■ **Extracted page text data**
+--

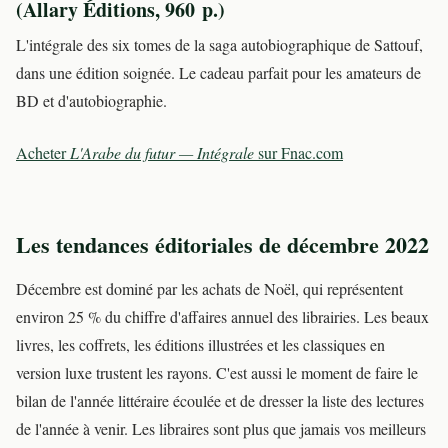
(Allary Éditions, 960 p.)
L'intégrale des six tomes de la saga autobiographique de Sattouf,
dans une édition soignée. Le cadeau parfait pour les amateurs de
BD et d'autobiographie.
Acheter
L'Arabe du futur — Intégrale
sur Fnac.com
Les tendances éditoriales de décembre 2022
Décembre est dominé par les achats de Noël, qui représentent
environ 25 % du chiffre d'affaires annuel des librairies. Les beaux
livres, les coffrets, les éditions illustrées et les classiques en
version luxe trustent les rayons. C'est aussi le moment de faire le
bilan de l'année littéraire écoulée et de dresser la liste des lectures
de l'année à venir. Les libraires sont plus que jamais vos meilleurs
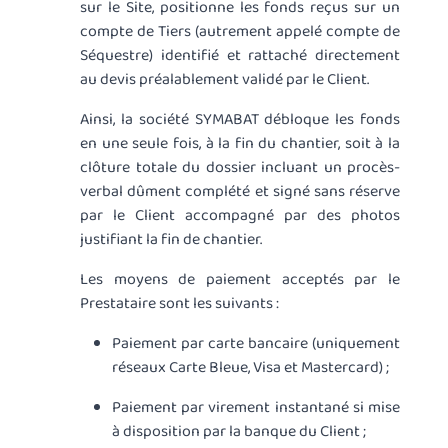
sur le Site, positionne les fonds reçus sur un
compte de Tiers (autrement appelé compte de
Séquestre) identifié et rattaché directement
au devis préalablement validé par le Client.
Ainsi, la société SYMABAT débloque les fonds
en une seule fois, à la fin du chantier, soit à la
clôture totale du dossier incluant un procès-
verbal dûment complété et signé sans réserve
par le Client accompagné par des photos
justifiant la fin de chantier.
Les moyens de paiement acceptés par le
Prestataire sont les suivants :
Paiement par carte bancaire (uniquement
réseaux Carte Bleue, Visa et Mastercard) ;
Paiement par virement instantané si mise
à disposition par la banque du Client ;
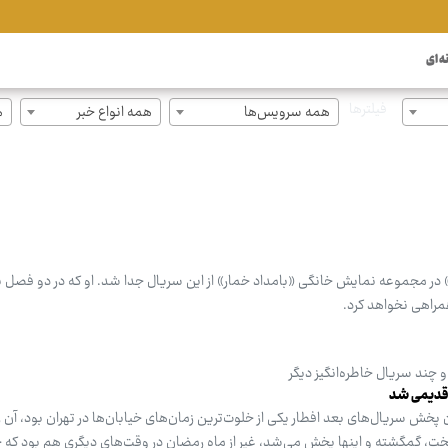
ه ای
فیلترها
همه سرویس‌ها
همه انواع خبر
ه
در مجموعه نمایش خانگی «بامداد خمار» از این سریال جدا شد. او که در دو فصل
راهی نخواهد کرد.
چند سریال خاطره‌انگیز دیگر
 قدیمی شد
ش سریال‌های بعد افطار یکی از خلوت‌ترین زمان‌های خیابان‌ها در تهران بود، آن ز
، گمگشته و اینها پخش می‌شد، غیر از ماه رمضان در وقت‌های دیگری هم بود که خی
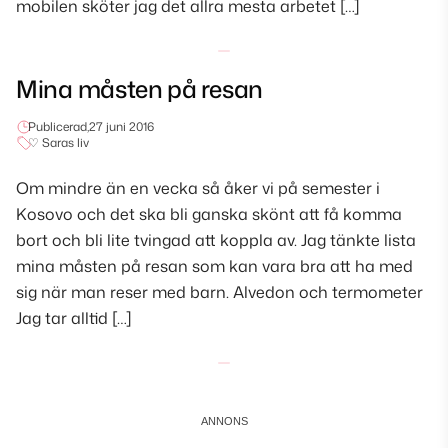
mobilen sköter jag det allra mesta arbetet […]
Mina måsten på resan
Publicerad,
27 juni 2016
♡ Saras liv
Om mindre än en vecka så åker vi på semester i
Kosovo och det ska bli ganska skönt att få komma
bort och bli lite tvingad att koppla av. Jag tänkte lista
mina måsten på resan som kan vara bra att ha med
sig när man reser med barn. Alvedon och termometer
Jag tar alltid […]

+--

A copy of each line above that holds the word "fonds" is the expected answer.

■ **TASK SOLUTION**
sur le Site, positionne les fonds reçus sur un
Ainsi, la société SYMABAT débloque les fonds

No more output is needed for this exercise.